In 1992, the high court barred clergy-led prayers at public elementary and secondary school graduations, saying the Constitution’s First Amendment “forbids the state to exact religious conformity from a student as the price of attending her own high school graduation.”

But federal appeals courts have split over whether such graduation prayers are lawful in public schools if led by students.

Dilip K. Chaudhuri, a mechanical engineering professor at Tennessee State in Nashville, sued university officials in 1991 over the school’s practice of having nonsectarian prayers offered at graduations and other events.

Chaudhuri sought monetary damages and an order barring such prayers at future events. He said his performance evaluations were based partly on university service, including participation in such events.

Starting with the May 1993 graduation, university officials decided to call for a moment of silence instead of a prayer.

When the speaker asked the audience to rise and remain silent, some members recited the Lord’s Prayer aloud.
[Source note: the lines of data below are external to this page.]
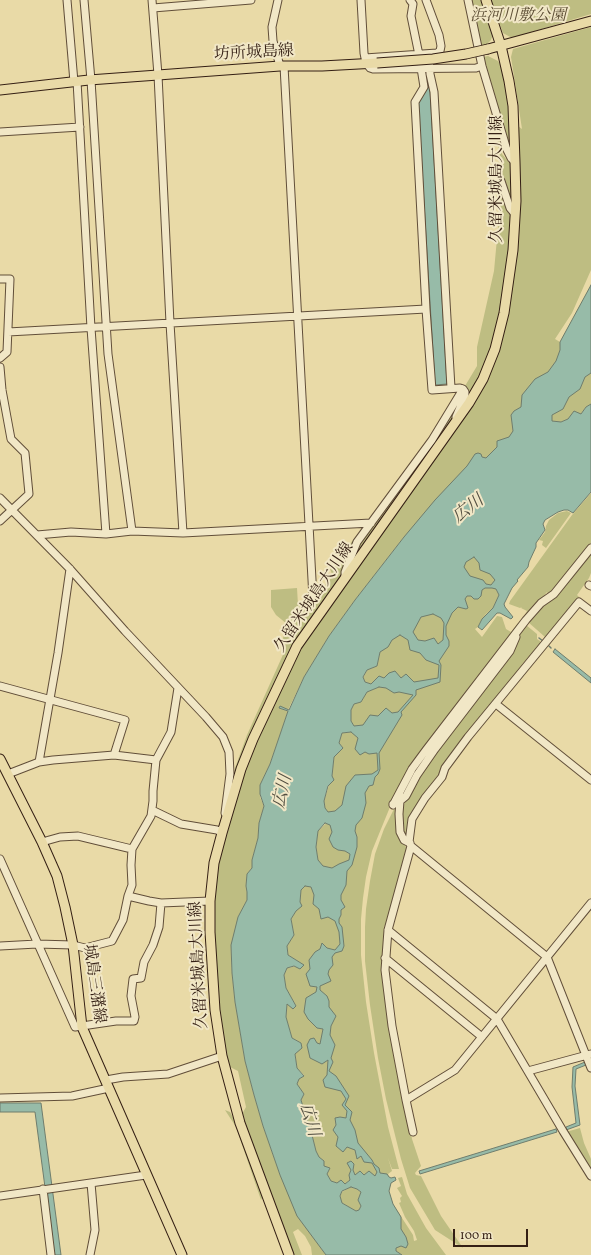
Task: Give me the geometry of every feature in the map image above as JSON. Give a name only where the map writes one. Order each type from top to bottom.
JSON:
[{"type":"main road","name":"久留米城島大川線","points":[[289,1255],[240,1123],[222,1056],[212,972],[210,901],[214,863],[241,769],[282,675],[297,646],[469,403],[484,379],[495,349],[504,312],[513,250],[515,162],[513,106],[504,45],[486,0]]},
{"type":"main road","name":"坊所城島線","points":[[0,90],[76,81],[282,66],[308,66],[365,61],[377,63],[434,59],[488,49],[591,21]]},
{"type":"main road","name":"城島三潴線","points":[[0,759],[42,842],[57,876],[66,907],[73,945],[82,1027],[182,1255]]},
{"type":"street","points":[[67,0],[79,112],[106,534]]},
{"type":"street","points":[[84,0],[108,354],[132,531]]},
{"type":"street","points":[[152,0],[158,75],[170,323],[183,532]]},
{"type":"street","points":[[153,8],[251,0]]},
{"type":"street","points":[[278,0],[272,27],[274,41],[282,66],[298,316],[313,598]]},
{"type":"street","points":[[361,0],[365,61],[370,68],[476,68],[482,66]]},
{"type":"street","points":[[412,0],[413,4],[411,16],[419,55]]},
{"type":"street","points":[[365,61],[370,57],[437,53],[441,46],[439,35],[426,0]]},
{"type":"street","points":[[468,0],[482,66],[506,150],[515,162]]},
{"type":"street","points":[[429,54],[429,68],[434,92],[450,388]]},
{"type":"street","points":[[421,68],[424,87],[415,102],[426,309],[432,390],[450,388],[463,389]]},
{"type":"street","points":[[0,132],[80,126]]},
{"type":"street","points":[[494,178],[501,182],[510,208],[515,214]]},
{"type":"street","points":[[0,279],[10,279],[7,352],[0,358]]},
{"type":"street","points":[[8,332],[426,309]]},
{"type":"street","points":[[0,367],[1,390],[11,440],[25,453],[29,494],[0,521]]},
{"type":"street","points":[[455,423],[456,415],[465,396],[463,389]]},
{"type":"street","points":[[345,578],[345,572],[357,542],[432,440],[463,389]]},
{"type":"street","points":[[0,498],[70,569],[223,737],[229,752],[230,774],[222,833],[217,830],[181,824],[152,810]]},
{"type":"street","points":[[37,535],[71,532],[106,534],[132,531],[183,532],[371,523]]},
{"type":"street","points":[[591,548],[554,594],[541,602],[526,620],[435,738],[412,769],[393,805],[400,801],[400,832],[404,840],[547,957],[589,1055],[591,1068]]},
{"type":"street","points":[[39,762],[70,569]]},
{"type":"street","points":[[413,1132],[392,1026],[385,970],[388,930],[410,845],[412,819],[425,798],[442,777],[445,768],[468,737],[579,602],[591,611]]},
{"type":"street","points":[[0,686],[125,720],[114,755]]},
{"type":"street","points":[[0,946],[37,944],[73,945],[86,948],[103,942],[112,941],[123,920],[132,885],[132,849],[151,816],[156,760],[171,732],[178,688]]},
{"type":"street","points":[[496,704],[591,780]]},
{"type":"street","points":[[8,774],[39,762],[114,755],[156,760]]},
{"type":"street","points":[[42,842],[60,837],[78,836],[132,849]]},
{"type":"street","points":[[0,859],[75,1027],[134,1021],[131,996],[133,980],[141,978],[144,962],[159,926],[161,903]]},
{"type":"street","points":[[128,896],[161,903],[210,901]]},
{"type":"street","points":[[406,1100],[455,1070],[591,903]]},
{"type":"street","points":[[388,930],[497,1019],[562,1131],[591,1176]]},
{"type":"street","points":[[385,958],[482,1037]]},
{"type":"street","points":[[528,1071],[589,1055]]},
{"type":"street","points":[[0,1098],[72,1096],[123,1077],[168,1074],[222,1056]]},
{"type":"street","points":[[0,1196],[146,1175]]},
{"type":"street","points":[[90,1255],[96,1230],[91,1182]]},
{"type":"street","points":[[44,1189],[51,1255]]},
{"type":"green space","points":[[471,0],[482,0],[493,34],[491,40],[486,45],[480,46]]},
{"type":"green space","name":"浜河川敷公園","points":[[491,0],[591,0],[591,14],[512,38],[503,33]]},
{"type":"green space","points":[[591,27],[591,270],[572,313],[555,339],[560,342],[591,285],[591,404],[586,407],[581,414],[561,422],[519,429],[404,537],[329,636],[304,677],[288,710],[279,708],[288,711],[270,764],[260,785],[260,797],[264,806],[259,823],[258,838],[252,860],[252,868],[247,874],[247,900],[238,917],[231,953],[232,973],[235,1002],[245,1061],[263,1126],[280,1175],[310,1233],[326,1255],[312,1255],[311,1247],[305,1236],[298,1229],[293,1232],[302,1255],[292,1255],[241,1116],[246,1107],[238,1071],[228,1066],[215,980],[213,919],[217,867],[252,748],[304,640],[472,407],[495,362],[509,307],[518,126],[522,129],[511,57],[513,49]]},
{"type":"green space","points":[[488,56],[498,61],[502,68],[508,96],[511,152],[483,57]]},
{"type":"green space","points":[[494,122],[502,154],[512,166],[513,199],[510,198],[505,179],[501,175],[499,150]]},
{"type":"green space","points":[[499,182],[511,220],[509,256],[501,313],[492,348],[480,378],[459,414],[467,391],[465,386],[477,366],[477,347],[494,271],[501,195]]},
{"type":"green space","points":[[463,393],[453,421],[347,570],[358,543]]},
{"type":"green space","points":[[591,493],[591,543],[549,595],[547,592],[528,615],[525,615],[527,611],[521,608],[522,607],[520,608],[509,604],[510,601],[572,515]]},
{"type":"green space","points":[[567,511],[571,513],[546,548],[542,545],[543,541],[539,540],[545,532],[549,520],[558,513]]},
{"type":"green space","points":[[365,525],[367,526],[342,577],[290,652],[231,795],[235,768],[247,735],[286,648],[283,638],[287,624],[276,615],[271,607],[271,590],[297,588],[298,605],[306,611],[312,600],[333,576],[330,569]]},
{"type":"green space","points":[[464,548],[498,572],[496,589],[499,595],[493,608],[486,614],[478,627],[475,629],[482,637],[497,616],[502,617],[506,629],[511,632],[518,623],[521,625],[412,767],[390,807],[372,851],[363,898],[361,919],[361,955],[366,1002],[374,1053],[388,1127],[399,1169],[392,1169],[388,1158],[392,1171],[388,1174],[389,1177],[350,1180],[345,1184],[337,1183],[331,1181],[327,1174],[330,1168],[323,1166],[324,1161],[319,1157],[316,1151],[312,1135],[313,1128],[308,1123],[301,1100],[304,1094],[297,1084],[299,1079],[304,1075],[297,1068],[295,1054],[301,1043],[292,1038],[286,1017],[287,1003],[296,1006],[286,988],[284,975],[287,968],[303,965],[288,955],[287,946],[294,935],[291,919],[300,902],[301,890],[305,886],[325,879],[318,860],[316,847],[318,831],[347,804],[331,815],[325,809],[324,801],[332,776],[334,757],[343,748],[339,743],[342,733],[364,728],[354,726],[351,721],[351,710],[354,704],[361,702],[367,692],[388,683],[371,684],[365,682],[363,678],[367,670],[377,666],[380,652],[394,631],[420,646],[409,629],[457,577]]},
{"type":"green space","points":[[591,551],[591,573],[577,595],[579,597],[565,616],[545,637],[528,622]]},
{"type":"green space","points":[[526,625],[537,634],[537,639],[541,644],[523,663],[424,795],[407,837],[403,835],[401,810],[418,778]]},
{"type":"green space","points":[[396,807],[399,836],[408,850],[390,916],[384,927],[383,957],[404,1100],[412,1139],[421,1166],[415,1173],[416,1175],[421,1176],[441,1216],[463,1248],[435,1230],[410,1188],[386,1099],[378,1058],[365,961],[366,909],[375,854],[384,829]]},
{"type":"green space","points":[[225,1110],[230,1112],[238,1126],[263,1196],[261,1200],[236,1127]]},
{"type":"green space","points":[[580,1128],[584,1143],[591,1159],[591,1171],[566,1132]]},
{"type":"green space","points":[[402,1177],[407,1194],[426,1228],[446,1255],[402,1255],[396,1251],[384,1197],[391,1183],[389,1191],[393,1204],[413,1235],[414,1241],[417,1240],[414,1231],[405,1217],[399,1203],[401,1202],[400,1198],[402,1196],[397,1188],[401,1186],[398,1178]]},
{"type":"green space","points":[[350,1187],[361,1192],[358,1200],[361,1206],[359,1210],[356,1211],[342,1203],[340,1196],[342,1192]]},
{"type":"water","points":[[425,79],[428,79],[430,89],[447,384],[435,385],[418,104],[426,90]]},
{"type":"water","name":"広川","points":[[591,285],[591,373],[585,377],[580,389],[569,397],[563,409],[552,415],[552,421],[561,422],[568,419],[574,411],[581,414],[586,407],[591,404],[591,492],[573,513],[568,510],[564,510],[545,520],[543,524],[545,530],[536,543],[536,547],[528,567],[517,580],[518,581],[512,588],[504,604],[513,617],[511,619],[497,613],[482,630],[478,627],[482,619],[493,608],[499,595],[496,589],[492,588],[485,588],[482,590],[481,596],[478,599],[467,596],[465,599],[468,608],[458,607],[452,613],[446,626],[446,635],[449,641],[449,646],[439,661],[441,665],[440,682],[416,690],[416,695],[401,712],[402,715],[379,753],[380,769],[375,777],[373,785],[369,786],[365,793],[366,803],[362,818],[356,825],[355,831],[357,837],[357,847],[352,865],[347,871],[346,885],[341,895],[341,900],[345,907],[341,910],[339,923],[342,927],[344,946],[342,951],[335,953],[332,957],[333,965],[328,974],[331,981],[320,986],[320,990],[327,996],[329,1007],[336,1016],[331,1026],[330,1035],[335,1045],[331,1058],[333,1062],[329,1071],[336,1076],[349,1096],[345,1105],[352,1112],[350,1120],[355,1130],[358,1143],[374,1164],[379,1168],[380,1173],[387,1174],[391,1178],[395,1177],[396,1180],[391,1183],[389,1191],[393,1204],[401,1217],[401,1229],[408,1244],[406,1248],[401,1246],[396,1248],[396,1251],[402,1255],[326,1255],[297,1216],[280,1175],[263,1126],[245,1061],[235,1002],[232,973],[231,945],[238,917],[247,900],[247,874],[252,868],[252,860],[258,838],[259,823],[264,806],[260,794],[260,785],[270,764],[288,711],[279,708],[280,706],[289,710],[304,677],[329,636],[404,537],[435,500],[467,466],[475,454],[481,454],[482,457],[486,458],[497,447],[497,441],[509,437],[513,431],[511,415],[514,411],[521,407],[522,395],[535,379],[548,372],[556,361],[560,350],[560,342]],"holes":[[[474,557],[479,563],[480,570],[490,574],[495,580],[491,585],[486,584],[483,580],[470,576],[464,567],[466,562]],[[433,614],[441,618],[444,623],[443,640],[438,644],[434,638],[425,641],[418,640],[413,632],[421,617]],[[400,635],[408,640],[410,650],[420,653],[426,660],[439,665],[438,678],[414,682],[406,674],[401,678],[395,671],[389,673],[384,678],[379,676],[371,684],[365,682],[363,677],[367,670],[377,666],[380,652],[388,647],[392,640]],[[379,687],[386,688],[394,693],[399,692],[413,695],[398,712],[392,713],[386,708],[378,716],[370,715],[363,725],[354,726],[351,721],[351,710],[354,704],[361,702],[367,692]],[[351,732],[358,738],[355,749],[360,755],[365,752],[369,754],[377,753],[378,770],[372,774],[355,775],[346,786],[342,805],[335,811],[328,812],[325,808],[324,801],[328,786],[334,780],[332,776],[334,757],[343,748],[339,743],[342,733]],[[325,823],[330,825],[332,832],[329,839],[333,847],[350,854],[349,860],[332,868],[323,866],[318,860],[316,847],[318,831]],[[305,886],[311,887],[314,895],[313,904],[319,909],[321,919],[328,917],[335,921],[339,932],[340,944],[335,950],[327,948],[322,943],[320,949],[315,952],[309,960],[310,969],[306,974],[310,986],[317,987],[316,992],[306,998],[304,1012],[308,1019],[317,1028],[323,1029],[320,1044],[317,1043],[314,1038],[310,1039],[307,1045],[310,1058],[322,1064],[328,1060],[327,1075],[323,1080],[325,1087],[341,1091],[346,1099],[342,1105],[347,1111],[346,1118],[335,1118],[336,1125],[333,1130],[338,1137],[336,1146],[343,1152],[347,1147],[355,1150],[357,1159],[361,1156],[364,1162],[372,1163],[377,1172],[375,1176],[369,1171],[364,1175],[360,1171],[355,1175],[353,1170],[354,1164],[351,1161],[347,1163],[351,1170],[349,1175],[350,1180],[345,1184],[341,1180],[337,1183],[331,1181],[327,1174],[330,1168],[324,1166],[324,1161],[319,1157],[316,1151],[312,1135],[313,1128],[308,1123],[301,1100],[304,1094],[297,1084],[299,1079],[304,1076],[297,1068],[295,1054],[302,1048],[301,1043],[292,1038],[286,1017],[287,1004],[293,1009],[296,1006],[286,988],[284,975],[287,968],[294,966],[300,969],[304,965],[288,955],[287,946],[294,935],[291,919],[296,911],[302,906],[300,902],[301,890]],[[351,1187],[357,1189],[361,1192],[358,1200],[361,1206],[359,1210],[356,1211],[342,1203],[340,1196],[342,1191]]]},
{"type":"water","points":[[555,649],[591,678],[591,683],[553,652]]},
{"type":"water","points":[[585,1062],[586,1065],[576,1069],[575,1086],[580,1125],[566,1130],[566,1127],[576,1123],[572,1087],[573,1067]]},
{"type":"water","points":[[0,1103],[41,1103],[61,1255],[54,1255],[35,1112],[0,1112]]},
{"type":"water","points":[[556,1129],[557,1132],[420,1174],[419,1171]]},
{"type":"waterway","points":[[539,638],[543,641]]}]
A similar incident occurred at the summer graduation that August.

A federal judge ruled against Chaudhuri, and the 6th U.S. Circuit Court of Appeals upheld that ruling.

The appeals court rejected Chaudhuri’s argument that the moments of silence were intended to encourage prayer. The nonsectarian prayers appeared intended to “solemnize the events” and not to indoctrinate the audience, the appeals court said.

It said the Supreme Court’s 1992 decision “attached particular importance to the youth of the audience,” adding that a university professor would be less susceptible to religious indoctrination.

In the appeal acted on today, Chaudhuri’s lawyer said there was an “element of coercion” because he was expected, if not required, to attend university events.

The case is Chaudhuri v. Tennessee, 97-1352.